O que significa a opção preferencial pelos pobres?
“Opção” significa decisão e compromisso a favor dos pobres; não é uma escolha opcional, mas obrigatória para todos os discípulos de Jesus.
“Preferencial” significa a escolha dos pobres como prioridade do testemunho cristão de justiça e solidariedade – um testemunho que é necessário para a salvação.
“Pobres” significa os economicamente e socialmente pobres – os marginalizados, os oprimidos, os explorados. (Certamente, há “os espiritualmente pobres”; alguns gostam de misturar ambos – “somos todos pobres” – e assim domar o radicalismo evangélico do “amor preferencial pelos pobres”).
Podemos dizer que há três implicações ao optar pelos pobres: a pobreza em espírito, o estilo de vida simples e a solidariedade para com os pobres.
A pobreza em espírito (Mt., 5, 3) é uma condição do discipulado cristão, um verdadeiro sinal de identidade cristã, que implica o poder de reconhecer Jesus nos pobres.

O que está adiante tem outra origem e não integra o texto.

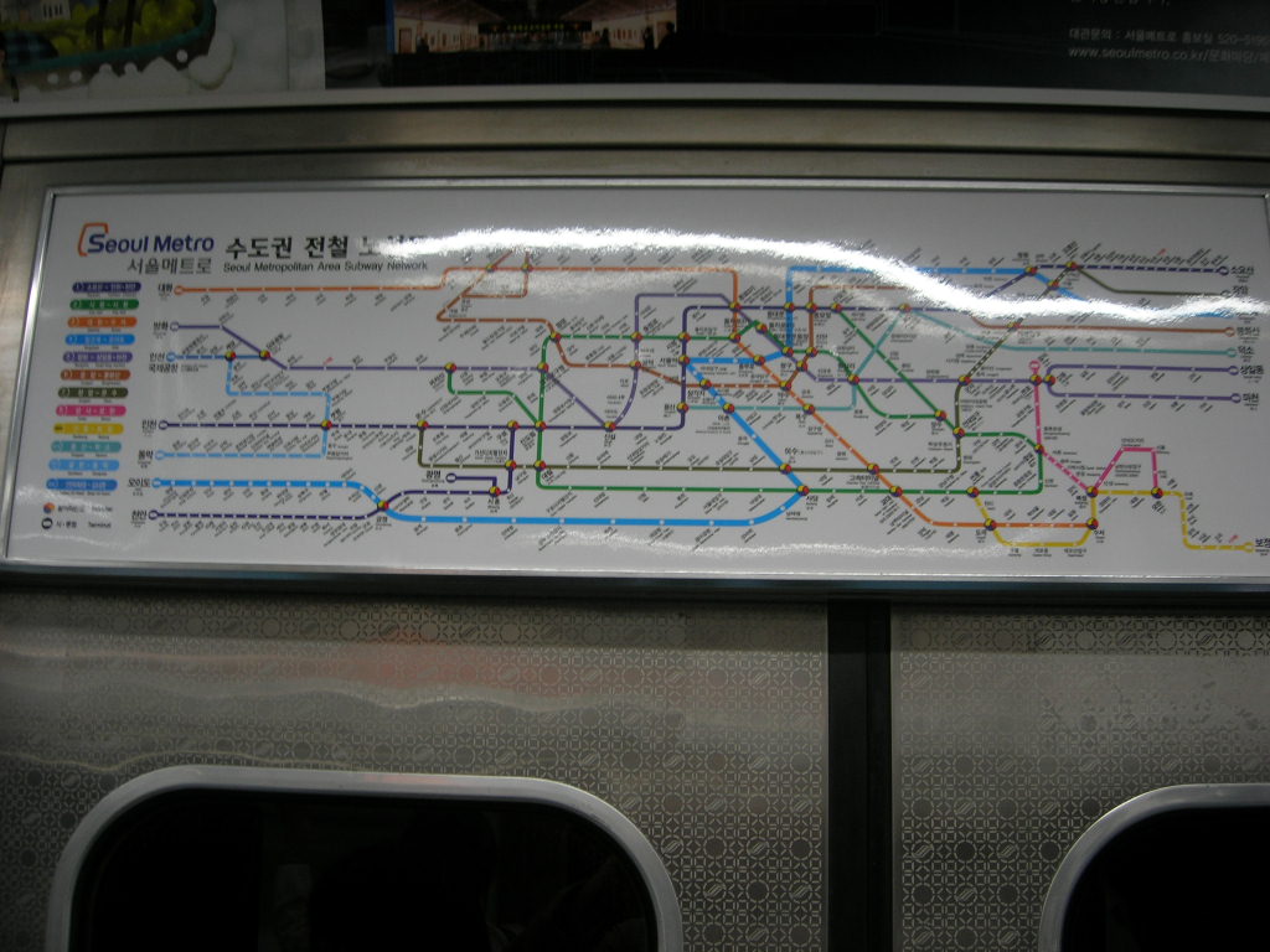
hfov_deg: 49.0
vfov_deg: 37.7
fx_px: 1394
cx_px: 635
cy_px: 476
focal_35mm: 38
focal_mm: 7.8
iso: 64
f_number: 2.8
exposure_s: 1/27.2
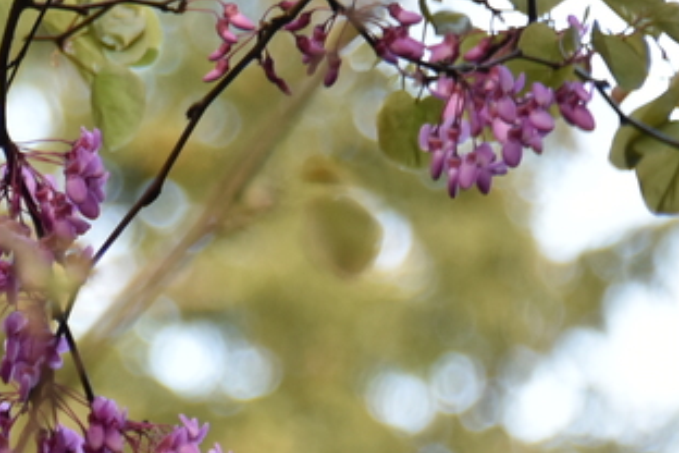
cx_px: -424
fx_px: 11618
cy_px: 338
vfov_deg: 2.2
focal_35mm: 616
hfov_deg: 3.3
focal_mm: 150
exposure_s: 1/320
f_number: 5.6
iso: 1000
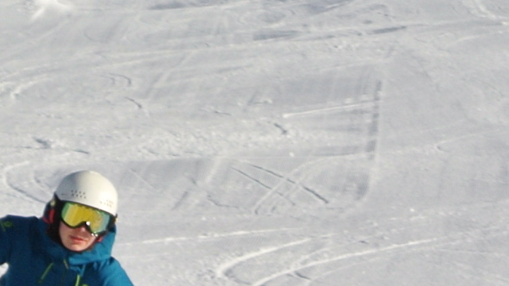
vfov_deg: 2.8
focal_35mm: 437
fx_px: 5896
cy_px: 414
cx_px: 42
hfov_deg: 4.9
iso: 100
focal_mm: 30
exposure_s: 1/640
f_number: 5.6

A pobreza em espírito leva a um estilo de vida simples (Lc., 12, 22-34; 1 Tim., 6,8): Vivamos com simplicidade para que os outros possam simplesmente viver (bispos canadienses); “Ninguém pode ser pobre em espírito enquanto vive como homem rico” (JL Martin Descalzo).
Um estilo de vida simples leva à solidariedade com todos, particularmente com os necessitados e pobres (Ezeq., 16, 49; Gál., 2, 10).
Solidariedade significa amor compassivo: estar unido com os pobres em fraternidade e compartilhar algo com eles.
No “Novo Millenio Inuente” (NMI, 2001), João Paulo II escreveu palavras poderosas e inovadoras – talvez sejam geralmente ignoradas – sobre o amor preferencial pelos pobres: Não praticar o amor preferencial pelos pobres é uma espécie de heresia – não contra a ortodoxia – mas contra a ortopraxia. O Papa Francisco deixa-nos a pergunta: A pobreza de Jesus Cristo é a nossa fiel companheira de vida?
«Jesus: Eu estava com fome e destes-me de comer…» (Mt., 25,31-46). Senhor Jesus, “vamos servir-te no faminto e dar-te de comer”.